Consigne: Reproduisez fidèlement le passage du récit de pêche qui va de « Si la mer était » jusqu'à « poulpes qu’on pêchait. », ces deux bornes comprises.

Texte source:
TU VIENS, ON VA A LA PECHE ?

par Jean-Pierre Aldeguer

Dès les premiers jours du printemps j’attendais impatiemment ce moment où mon grand-père allait me proposer de partir avec lui dans sa vieille voiture. Je l’ai toujours connu avec une « vieille voiture », d’abord la Prima 4 puis la 2CV.

Nous aimions aller à la pêche tous les deux.

Arrivés dans la descente qui surplombait La Stidia il fallait regarder la mer et sentir le vent pour décider où nous irions nous installer.

Etait-ce au Petit port ? Là, dès le début du mois d’avril on pouvait prendre les premières « scipias » avec de vieilles espadrilles blanches pour les attirer et le « salabre » pour les prendre…

Ou bien, « en bas du rocher Puissambon », où par vent d’est les bancs d’aublades s’approchaient. Elles n’étaient pas grosses ces aublades (on disait les « daublades ») mais vigoureuses dans leur manière de mordre à la pâte et de se débattre !

Si la mer était calme on pouvait choisir d’aller à la Cuisine je la revois comme hier, cette « cuisine » ; l’amas de gros rocher construisait un abri sur le sable, une grotte  que traversaient les rayons de soleil et dans laquelle les petites vagues apportaient une fraîcheur douce, là c’était les mulets et les poulpes qu’on pêchait.

Par contre, si « la mer tapait » (quelle belle expression !) on se dirigeait entre La Stidia et Ouréah, je crois me souvenir que mon grand-père disait « derrière la cave coopérative » et avec ces mots me reviennent les effluves de moût fermenté qui planaient dans ces lieux lorsque les cuves étaient nettoyées.

Données fournies:
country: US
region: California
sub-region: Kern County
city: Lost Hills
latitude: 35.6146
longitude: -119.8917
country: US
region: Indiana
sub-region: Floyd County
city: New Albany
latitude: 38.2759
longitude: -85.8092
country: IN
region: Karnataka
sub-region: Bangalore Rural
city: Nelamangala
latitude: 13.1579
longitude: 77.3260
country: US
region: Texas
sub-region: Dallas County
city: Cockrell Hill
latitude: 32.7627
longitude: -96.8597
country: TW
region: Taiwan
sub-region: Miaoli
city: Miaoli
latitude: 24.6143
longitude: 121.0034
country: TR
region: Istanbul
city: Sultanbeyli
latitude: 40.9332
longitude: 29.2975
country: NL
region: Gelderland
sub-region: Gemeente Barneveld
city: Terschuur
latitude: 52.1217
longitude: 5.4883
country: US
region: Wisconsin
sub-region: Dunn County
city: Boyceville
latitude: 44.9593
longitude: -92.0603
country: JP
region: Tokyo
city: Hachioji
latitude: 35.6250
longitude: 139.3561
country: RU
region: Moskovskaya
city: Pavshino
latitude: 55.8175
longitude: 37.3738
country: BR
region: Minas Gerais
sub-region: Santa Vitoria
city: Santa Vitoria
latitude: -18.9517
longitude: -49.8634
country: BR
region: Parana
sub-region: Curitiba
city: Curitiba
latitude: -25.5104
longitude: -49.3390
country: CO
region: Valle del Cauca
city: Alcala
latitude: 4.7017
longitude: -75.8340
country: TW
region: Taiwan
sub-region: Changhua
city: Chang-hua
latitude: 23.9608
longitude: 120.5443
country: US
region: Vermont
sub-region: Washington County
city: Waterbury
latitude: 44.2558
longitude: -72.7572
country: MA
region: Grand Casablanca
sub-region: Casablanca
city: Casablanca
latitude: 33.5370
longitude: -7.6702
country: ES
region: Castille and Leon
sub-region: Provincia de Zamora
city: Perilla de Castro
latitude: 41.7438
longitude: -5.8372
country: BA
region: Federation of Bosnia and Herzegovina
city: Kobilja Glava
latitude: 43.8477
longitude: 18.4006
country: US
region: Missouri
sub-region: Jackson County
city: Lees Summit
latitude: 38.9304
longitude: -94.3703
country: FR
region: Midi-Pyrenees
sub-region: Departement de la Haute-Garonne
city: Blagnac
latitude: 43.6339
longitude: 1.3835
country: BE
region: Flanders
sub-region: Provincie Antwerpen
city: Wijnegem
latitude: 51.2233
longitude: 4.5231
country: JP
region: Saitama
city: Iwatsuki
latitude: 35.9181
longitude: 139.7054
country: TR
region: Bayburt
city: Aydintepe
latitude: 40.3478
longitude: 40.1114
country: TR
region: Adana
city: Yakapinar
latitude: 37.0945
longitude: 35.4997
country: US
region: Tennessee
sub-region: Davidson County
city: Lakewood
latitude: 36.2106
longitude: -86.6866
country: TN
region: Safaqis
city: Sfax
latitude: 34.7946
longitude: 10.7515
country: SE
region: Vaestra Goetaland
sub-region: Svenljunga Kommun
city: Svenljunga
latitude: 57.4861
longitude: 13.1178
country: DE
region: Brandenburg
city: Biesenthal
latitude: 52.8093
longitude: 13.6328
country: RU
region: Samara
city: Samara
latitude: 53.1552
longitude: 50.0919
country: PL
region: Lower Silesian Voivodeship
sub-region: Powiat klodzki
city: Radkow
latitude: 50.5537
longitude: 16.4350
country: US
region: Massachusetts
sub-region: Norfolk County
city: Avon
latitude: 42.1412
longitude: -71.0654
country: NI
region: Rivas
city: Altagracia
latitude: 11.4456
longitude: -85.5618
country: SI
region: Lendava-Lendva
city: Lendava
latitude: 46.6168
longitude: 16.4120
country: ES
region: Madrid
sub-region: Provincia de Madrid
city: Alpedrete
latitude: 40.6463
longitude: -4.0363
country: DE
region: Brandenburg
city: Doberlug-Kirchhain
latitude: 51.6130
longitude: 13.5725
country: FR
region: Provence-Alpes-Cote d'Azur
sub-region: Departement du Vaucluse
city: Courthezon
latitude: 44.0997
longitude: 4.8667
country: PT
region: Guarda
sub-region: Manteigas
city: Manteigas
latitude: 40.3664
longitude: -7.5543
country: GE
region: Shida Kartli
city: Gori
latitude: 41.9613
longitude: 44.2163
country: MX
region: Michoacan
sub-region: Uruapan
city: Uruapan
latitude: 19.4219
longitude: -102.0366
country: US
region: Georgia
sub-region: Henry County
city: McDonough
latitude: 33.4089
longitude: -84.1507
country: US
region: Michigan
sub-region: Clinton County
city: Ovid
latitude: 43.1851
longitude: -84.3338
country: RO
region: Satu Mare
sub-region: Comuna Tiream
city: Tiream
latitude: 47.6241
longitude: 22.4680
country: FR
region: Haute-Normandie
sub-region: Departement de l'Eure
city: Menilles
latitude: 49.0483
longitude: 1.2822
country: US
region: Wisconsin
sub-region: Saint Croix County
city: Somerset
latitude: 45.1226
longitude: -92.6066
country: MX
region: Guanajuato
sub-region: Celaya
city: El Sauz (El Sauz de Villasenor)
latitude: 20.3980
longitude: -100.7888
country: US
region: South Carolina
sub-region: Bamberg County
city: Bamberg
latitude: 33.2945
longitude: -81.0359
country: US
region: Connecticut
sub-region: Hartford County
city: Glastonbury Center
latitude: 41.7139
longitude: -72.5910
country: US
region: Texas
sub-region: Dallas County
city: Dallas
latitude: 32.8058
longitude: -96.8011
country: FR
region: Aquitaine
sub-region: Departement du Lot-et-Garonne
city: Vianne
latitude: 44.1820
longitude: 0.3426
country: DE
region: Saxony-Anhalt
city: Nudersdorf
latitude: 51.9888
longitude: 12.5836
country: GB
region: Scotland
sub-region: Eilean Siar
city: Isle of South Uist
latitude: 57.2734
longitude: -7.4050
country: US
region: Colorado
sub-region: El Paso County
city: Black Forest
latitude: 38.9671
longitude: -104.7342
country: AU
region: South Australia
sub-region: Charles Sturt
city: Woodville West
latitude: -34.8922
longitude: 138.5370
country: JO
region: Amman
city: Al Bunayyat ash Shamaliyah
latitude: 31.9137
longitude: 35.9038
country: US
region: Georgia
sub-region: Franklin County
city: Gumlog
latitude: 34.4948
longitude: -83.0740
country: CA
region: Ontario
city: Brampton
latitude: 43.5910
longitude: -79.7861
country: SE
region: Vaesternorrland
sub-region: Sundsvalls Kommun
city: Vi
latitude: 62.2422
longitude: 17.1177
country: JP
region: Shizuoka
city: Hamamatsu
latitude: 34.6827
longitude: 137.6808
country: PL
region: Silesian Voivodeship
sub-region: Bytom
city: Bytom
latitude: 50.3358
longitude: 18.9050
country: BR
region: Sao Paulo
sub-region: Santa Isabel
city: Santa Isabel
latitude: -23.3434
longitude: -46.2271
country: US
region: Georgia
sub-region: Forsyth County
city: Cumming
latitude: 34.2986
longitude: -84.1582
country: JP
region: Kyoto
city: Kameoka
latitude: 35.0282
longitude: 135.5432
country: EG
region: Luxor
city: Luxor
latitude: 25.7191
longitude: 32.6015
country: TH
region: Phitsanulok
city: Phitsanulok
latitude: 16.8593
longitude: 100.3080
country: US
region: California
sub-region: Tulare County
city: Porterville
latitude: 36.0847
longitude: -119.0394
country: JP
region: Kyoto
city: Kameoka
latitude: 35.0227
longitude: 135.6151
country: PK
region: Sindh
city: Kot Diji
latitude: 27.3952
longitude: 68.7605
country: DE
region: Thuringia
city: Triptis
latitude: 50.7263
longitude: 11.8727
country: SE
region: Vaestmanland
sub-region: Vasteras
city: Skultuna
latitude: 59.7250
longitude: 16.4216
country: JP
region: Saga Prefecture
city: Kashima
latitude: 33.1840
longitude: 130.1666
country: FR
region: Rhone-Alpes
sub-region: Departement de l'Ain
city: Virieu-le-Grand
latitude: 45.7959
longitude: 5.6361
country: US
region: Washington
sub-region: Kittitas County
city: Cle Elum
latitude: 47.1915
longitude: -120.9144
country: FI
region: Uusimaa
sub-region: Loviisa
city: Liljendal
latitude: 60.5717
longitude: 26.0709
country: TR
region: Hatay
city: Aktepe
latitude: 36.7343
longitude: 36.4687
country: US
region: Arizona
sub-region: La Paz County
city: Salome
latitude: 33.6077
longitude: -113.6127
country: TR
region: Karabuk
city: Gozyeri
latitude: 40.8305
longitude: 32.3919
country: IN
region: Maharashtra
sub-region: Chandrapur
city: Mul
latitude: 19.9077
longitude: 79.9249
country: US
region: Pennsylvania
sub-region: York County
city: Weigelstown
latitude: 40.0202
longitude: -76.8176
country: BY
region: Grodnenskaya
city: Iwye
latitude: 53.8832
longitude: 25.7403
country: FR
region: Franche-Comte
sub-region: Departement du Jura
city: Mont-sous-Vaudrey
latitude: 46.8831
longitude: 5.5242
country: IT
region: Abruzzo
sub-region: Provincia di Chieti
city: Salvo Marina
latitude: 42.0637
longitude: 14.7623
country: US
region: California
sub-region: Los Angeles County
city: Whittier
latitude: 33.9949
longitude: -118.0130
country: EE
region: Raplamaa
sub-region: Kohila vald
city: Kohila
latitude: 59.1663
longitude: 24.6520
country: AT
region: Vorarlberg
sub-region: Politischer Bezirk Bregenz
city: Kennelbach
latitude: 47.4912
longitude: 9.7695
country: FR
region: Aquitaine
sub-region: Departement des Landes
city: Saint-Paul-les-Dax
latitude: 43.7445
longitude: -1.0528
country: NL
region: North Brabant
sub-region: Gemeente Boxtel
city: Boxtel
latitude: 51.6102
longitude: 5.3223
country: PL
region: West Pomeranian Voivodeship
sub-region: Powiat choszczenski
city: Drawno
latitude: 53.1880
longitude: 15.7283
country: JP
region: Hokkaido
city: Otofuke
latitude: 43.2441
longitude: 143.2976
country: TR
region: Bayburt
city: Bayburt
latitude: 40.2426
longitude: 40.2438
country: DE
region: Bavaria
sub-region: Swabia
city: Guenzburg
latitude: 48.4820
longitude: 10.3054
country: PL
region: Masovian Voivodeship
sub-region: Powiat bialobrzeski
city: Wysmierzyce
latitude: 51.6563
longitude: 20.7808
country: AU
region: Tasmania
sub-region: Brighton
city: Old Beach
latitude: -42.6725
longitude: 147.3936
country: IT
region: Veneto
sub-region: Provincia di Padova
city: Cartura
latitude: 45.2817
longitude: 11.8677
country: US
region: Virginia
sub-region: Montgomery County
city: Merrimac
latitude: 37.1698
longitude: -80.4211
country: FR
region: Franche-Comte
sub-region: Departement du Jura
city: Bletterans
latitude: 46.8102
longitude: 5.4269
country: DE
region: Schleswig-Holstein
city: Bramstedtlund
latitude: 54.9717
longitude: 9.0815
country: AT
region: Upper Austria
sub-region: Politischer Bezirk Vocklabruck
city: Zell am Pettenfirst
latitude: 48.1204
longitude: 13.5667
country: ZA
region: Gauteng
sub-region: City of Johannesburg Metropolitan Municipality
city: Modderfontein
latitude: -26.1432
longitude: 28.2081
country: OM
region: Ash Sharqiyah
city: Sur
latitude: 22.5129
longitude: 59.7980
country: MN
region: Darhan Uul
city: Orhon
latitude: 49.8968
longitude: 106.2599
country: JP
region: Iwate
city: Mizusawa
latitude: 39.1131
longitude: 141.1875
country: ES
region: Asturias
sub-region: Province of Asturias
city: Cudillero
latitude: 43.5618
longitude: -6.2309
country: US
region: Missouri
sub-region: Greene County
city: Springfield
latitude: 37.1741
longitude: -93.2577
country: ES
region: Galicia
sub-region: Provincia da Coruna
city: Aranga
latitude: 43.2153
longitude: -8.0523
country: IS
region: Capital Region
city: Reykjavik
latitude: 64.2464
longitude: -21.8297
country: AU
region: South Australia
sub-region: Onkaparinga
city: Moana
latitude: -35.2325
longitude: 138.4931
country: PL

Corrigé:
Si la mer était calme on pouvait choisir d’aller à la Cuisine je la revois comme hier, cette « cuisine » ; l’amas de gros rocher construisait un abri sur le sable, une grotte  que traversaient les rayons de soleil et dans laquelle les petites vagues apportaient une fraîcheur douce, là c’était les mulets et les poulpes qu’on pêchait.